Records:
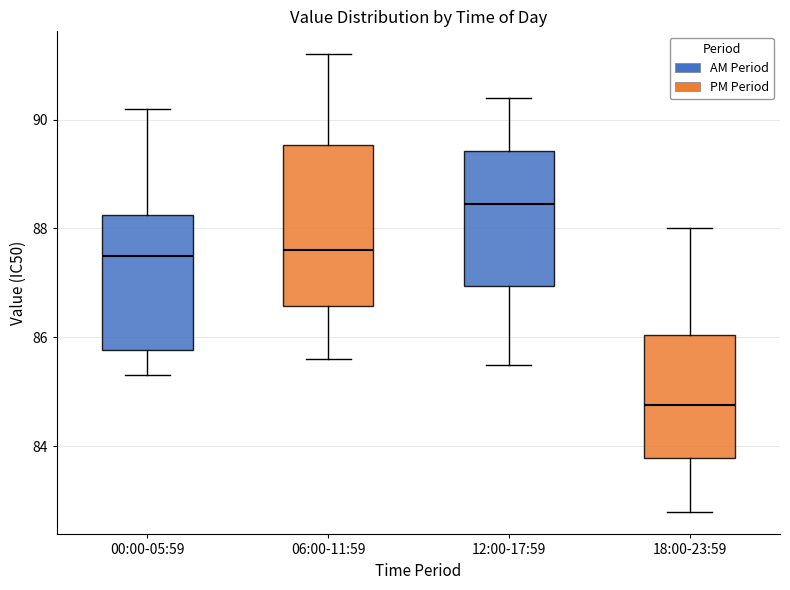

Reading left to right, read every box against the y-axis: the position of its median line, the range the box covers, and the ends of its whiskers. The values are not printed on the chart, so give them approximately, as read against the axis.

00:00-05:59: median 87.6, box 85.8 to 88.2, whiskers 85.4 to 90.2
06:00-11:59: median 87.6, box 86.6 to 89.6, whiskers 85.6 to 91.2
12:00-17:59: median 88.4, box 87.0 to 89.4, whiskers 85.6 to 90.4
18:00-23:59: median 84.8, box 83.8 to 86.0, whiskers 82.8 to 88.0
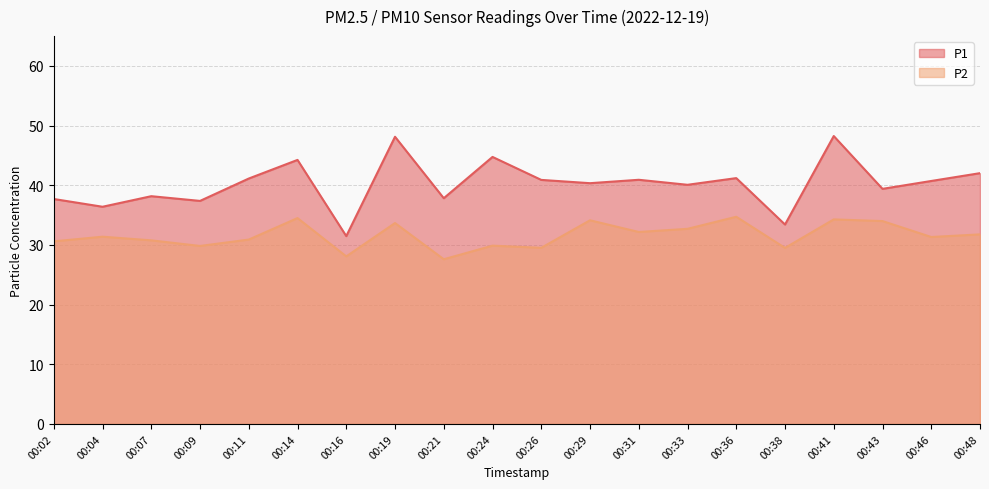

How many lines are shown in the chart?

2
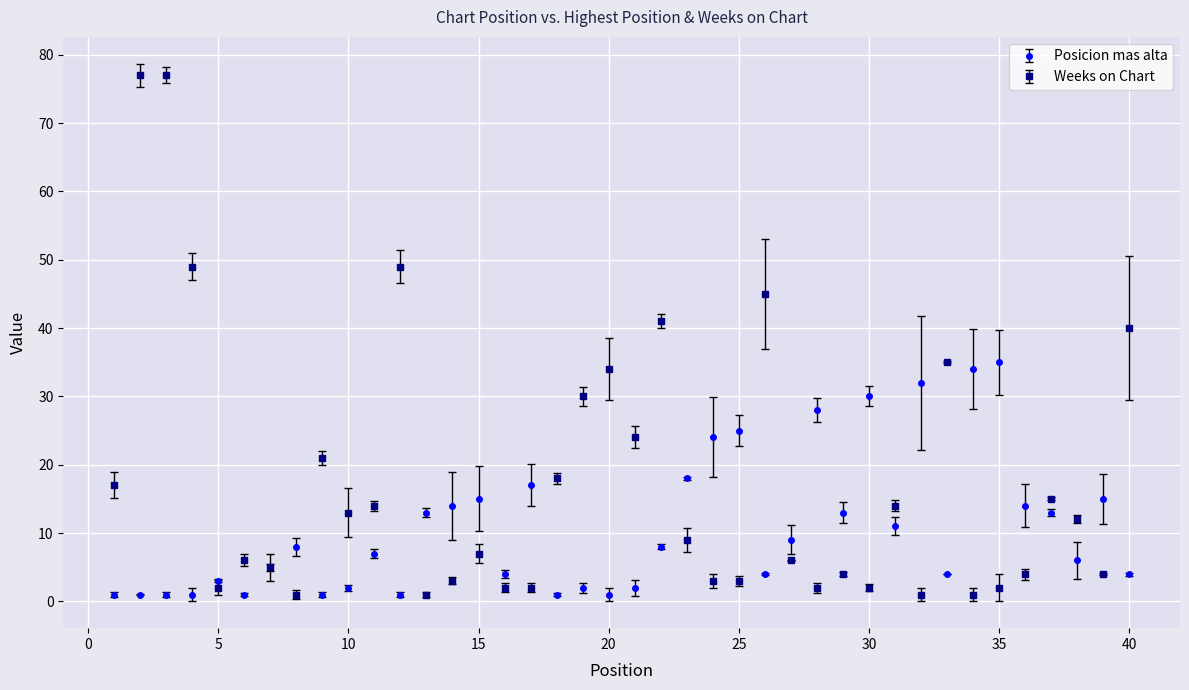

What are all the series names shown in the legend?

Posicion mas alta, Weeks on Chart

What to do:
Please edit the stretch from the line containing "What are all" through the end of the entries, changing "legend" to "key" and leaving everything else as it stands. Give back only those lines.

Response to this task:
What are all the series names shown in the key?

Posicion mas alta, Weeks on Chart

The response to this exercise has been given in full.